**Text**

FSDP2 + LoRA kernels (#2992)

* impl fix * smoke tests * patches for fsdp2 + qlora compat * nit * working fix * working fix * fix merge * minifying patches; update bnb dep * renaming; adding tests * remove duplicate test, add dora guard * generalize __torch_function__ * revert generalization * update comments
2025-08-03 20:05:17 -04:00
parent deac7b18a1
commit e758343cac
7 changed files with 520 additions and 23 deletions
--- a/src/axolotl/kernels/lora.py
+++ b/src/axolotl/kernels/lora.py
@@ -14,6 +14,7 @@ from typing import Callable
 import torch
 from bitsandbytes.functional import QuantState
 from torch import nn
+from torch.distributed.tensor import DTensor

 from .geglu import geglu_backward, geglu_forward
 from .quantize import dequantize
@@ -54,8 +55,21 @@ def get_lora_parameters(
        if hasattr(proj, "active_adapters")
        else proj.active_adapter
    )
-    A = proj.lora_A[active_adapter].weight
-    B = proj.lora_B[active_adapter].weight
+
+    linear_A = proj.lora_A[active_adapter]
+    linear_B = proj.lora_B[active_adapter]
+
+    # This manual unsharding is needed for FSDP2 + LoRA kernels compatibility.
+    # We fuse linear layers + LoRA adapters calculations into a single
+    # torch.autograd.Function, bypassing the registered unshard / reshard behavior.

**Data segment**
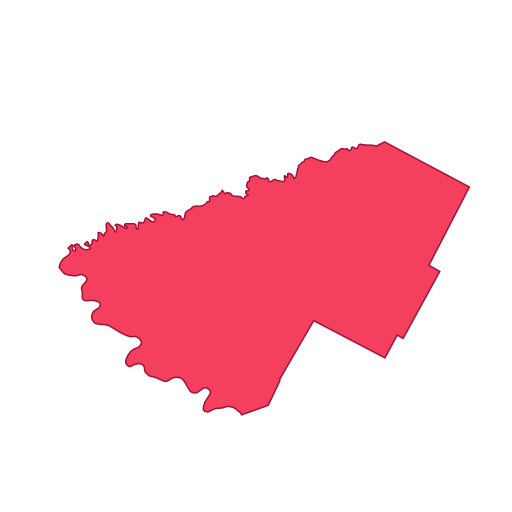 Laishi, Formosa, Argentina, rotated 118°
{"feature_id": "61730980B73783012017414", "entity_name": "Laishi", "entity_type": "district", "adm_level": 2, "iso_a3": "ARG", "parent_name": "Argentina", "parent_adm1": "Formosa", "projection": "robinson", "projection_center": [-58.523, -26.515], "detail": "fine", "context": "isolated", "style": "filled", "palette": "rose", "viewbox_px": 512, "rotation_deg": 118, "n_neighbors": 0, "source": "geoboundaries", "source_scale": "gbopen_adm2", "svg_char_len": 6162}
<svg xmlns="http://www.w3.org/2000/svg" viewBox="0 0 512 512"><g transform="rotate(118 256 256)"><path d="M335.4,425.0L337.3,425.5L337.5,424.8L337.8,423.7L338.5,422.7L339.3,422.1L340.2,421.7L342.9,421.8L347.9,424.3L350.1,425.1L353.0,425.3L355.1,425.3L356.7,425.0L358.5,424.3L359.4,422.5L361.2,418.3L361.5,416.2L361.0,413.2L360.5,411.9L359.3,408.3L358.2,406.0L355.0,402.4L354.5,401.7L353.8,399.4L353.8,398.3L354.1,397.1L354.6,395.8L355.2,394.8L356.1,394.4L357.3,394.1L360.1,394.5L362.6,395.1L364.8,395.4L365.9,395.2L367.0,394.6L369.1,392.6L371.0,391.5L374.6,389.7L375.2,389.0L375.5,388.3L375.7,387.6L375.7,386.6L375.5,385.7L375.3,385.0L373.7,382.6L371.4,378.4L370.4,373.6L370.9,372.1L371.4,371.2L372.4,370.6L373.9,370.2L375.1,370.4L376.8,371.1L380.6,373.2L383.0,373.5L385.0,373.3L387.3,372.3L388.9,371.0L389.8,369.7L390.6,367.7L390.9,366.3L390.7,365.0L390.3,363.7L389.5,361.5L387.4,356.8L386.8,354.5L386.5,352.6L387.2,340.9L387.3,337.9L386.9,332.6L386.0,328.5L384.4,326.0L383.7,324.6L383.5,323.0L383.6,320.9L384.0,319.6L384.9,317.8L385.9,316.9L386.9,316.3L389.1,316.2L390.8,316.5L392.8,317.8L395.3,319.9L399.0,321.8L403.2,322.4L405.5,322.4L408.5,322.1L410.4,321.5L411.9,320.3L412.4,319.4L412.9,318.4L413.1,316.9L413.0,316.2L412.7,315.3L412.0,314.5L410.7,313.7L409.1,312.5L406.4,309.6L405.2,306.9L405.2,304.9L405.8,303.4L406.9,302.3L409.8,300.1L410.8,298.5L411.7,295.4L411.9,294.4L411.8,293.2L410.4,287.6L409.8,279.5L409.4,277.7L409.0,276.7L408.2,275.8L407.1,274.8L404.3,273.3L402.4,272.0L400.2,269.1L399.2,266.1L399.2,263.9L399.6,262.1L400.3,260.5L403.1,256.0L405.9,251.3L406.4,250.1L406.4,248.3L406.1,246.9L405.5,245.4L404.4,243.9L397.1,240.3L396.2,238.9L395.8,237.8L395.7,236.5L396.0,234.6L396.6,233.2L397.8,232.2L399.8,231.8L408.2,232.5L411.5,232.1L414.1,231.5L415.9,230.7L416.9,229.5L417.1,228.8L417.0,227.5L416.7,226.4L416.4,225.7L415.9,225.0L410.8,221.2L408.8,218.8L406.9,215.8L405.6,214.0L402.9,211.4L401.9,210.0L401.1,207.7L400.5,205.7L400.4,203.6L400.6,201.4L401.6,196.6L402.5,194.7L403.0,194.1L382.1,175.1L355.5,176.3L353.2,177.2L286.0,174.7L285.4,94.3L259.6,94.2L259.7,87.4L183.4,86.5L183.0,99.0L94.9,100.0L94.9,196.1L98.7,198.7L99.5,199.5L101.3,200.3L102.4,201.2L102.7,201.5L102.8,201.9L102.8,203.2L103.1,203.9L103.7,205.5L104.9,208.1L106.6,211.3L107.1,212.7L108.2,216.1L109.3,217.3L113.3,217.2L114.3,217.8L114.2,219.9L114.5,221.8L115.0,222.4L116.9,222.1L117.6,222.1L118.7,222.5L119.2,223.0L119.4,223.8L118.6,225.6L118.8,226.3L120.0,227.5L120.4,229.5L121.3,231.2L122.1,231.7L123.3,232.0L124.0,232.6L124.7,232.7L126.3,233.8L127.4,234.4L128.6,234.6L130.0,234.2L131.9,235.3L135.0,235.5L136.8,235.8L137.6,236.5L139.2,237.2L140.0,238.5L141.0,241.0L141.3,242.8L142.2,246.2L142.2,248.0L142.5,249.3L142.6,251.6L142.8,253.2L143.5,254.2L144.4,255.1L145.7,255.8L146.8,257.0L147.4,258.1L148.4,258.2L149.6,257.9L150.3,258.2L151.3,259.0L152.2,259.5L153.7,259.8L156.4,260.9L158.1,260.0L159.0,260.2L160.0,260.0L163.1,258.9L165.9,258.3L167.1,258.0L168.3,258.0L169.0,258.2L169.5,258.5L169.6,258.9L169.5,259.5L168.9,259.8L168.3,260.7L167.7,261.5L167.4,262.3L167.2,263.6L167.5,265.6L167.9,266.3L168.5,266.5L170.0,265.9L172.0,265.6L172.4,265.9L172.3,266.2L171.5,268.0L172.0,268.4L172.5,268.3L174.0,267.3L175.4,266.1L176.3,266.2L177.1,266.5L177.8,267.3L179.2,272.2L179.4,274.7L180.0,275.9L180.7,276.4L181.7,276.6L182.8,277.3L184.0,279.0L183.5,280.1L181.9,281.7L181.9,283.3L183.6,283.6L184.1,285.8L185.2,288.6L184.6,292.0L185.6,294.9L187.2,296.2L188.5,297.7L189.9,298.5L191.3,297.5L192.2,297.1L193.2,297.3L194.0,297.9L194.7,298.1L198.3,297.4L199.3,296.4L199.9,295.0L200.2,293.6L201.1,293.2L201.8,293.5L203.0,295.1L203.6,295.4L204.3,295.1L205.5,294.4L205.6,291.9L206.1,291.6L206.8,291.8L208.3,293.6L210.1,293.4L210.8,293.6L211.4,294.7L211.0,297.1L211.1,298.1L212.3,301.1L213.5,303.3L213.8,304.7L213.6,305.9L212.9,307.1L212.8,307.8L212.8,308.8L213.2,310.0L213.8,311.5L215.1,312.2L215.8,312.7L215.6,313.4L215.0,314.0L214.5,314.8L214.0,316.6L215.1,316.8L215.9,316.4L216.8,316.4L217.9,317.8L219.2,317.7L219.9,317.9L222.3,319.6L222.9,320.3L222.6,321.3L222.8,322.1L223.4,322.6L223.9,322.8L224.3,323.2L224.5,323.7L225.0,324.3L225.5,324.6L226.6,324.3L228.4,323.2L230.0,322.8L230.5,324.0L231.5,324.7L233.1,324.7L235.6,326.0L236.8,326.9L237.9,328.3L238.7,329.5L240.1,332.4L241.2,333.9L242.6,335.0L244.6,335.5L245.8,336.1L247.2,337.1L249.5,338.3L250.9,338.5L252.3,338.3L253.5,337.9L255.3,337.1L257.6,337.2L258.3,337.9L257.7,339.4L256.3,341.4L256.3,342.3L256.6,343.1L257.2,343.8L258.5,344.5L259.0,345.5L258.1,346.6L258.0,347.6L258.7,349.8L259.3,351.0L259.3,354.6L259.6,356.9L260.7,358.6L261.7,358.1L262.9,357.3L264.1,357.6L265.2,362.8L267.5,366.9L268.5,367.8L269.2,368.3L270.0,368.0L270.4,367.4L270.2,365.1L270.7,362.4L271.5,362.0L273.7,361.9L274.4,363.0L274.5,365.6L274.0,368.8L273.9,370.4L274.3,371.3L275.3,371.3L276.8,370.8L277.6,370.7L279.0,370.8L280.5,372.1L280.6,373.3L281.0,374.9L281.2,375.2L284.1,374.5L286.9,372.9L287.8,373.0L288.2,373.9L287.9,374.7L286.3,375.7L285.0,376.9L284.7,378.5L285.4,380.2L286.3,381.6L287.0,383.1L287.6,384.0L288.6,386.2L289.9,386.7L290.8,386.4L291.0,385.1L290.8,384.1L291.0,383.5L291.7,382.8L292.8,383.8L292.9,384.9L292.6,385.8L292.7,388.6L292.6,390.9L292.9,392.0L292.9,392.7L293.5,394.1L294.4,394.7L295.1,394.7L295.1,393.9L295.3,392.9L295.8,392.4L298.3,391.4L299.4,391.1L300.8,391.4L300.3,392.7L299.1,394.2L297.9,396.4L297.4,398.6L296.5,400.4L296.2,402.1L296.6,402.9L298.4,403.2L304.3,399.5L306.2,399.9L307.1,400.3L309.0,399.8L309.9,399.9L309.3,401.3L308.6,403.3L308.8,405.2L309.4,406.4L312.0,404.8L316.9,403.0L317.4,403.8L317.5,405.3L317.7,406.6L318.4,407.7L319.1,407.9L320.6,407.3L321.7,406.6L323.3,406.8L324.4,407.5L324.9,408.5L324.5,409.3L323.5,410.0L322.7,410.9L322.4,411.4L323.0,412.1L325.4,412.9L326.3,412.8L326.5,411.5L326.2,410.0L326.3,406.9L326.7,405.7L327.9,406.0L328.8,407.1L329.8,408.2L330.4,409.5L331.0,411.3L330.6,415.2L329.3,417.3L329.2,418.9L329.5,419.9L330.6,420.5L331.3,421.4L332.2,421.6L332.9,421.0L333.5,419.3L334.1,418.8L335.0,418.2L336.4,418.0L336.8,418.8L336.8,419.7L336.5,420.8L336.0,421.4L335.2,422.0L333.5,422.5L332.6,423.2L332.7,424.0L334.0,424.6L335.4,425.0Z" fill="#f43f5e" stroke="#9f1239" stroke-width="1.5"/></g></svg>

**Problem to solve**
How many files does the FSDP2 + LoRA kernels commit change?

**Reply to the task**
Seven files.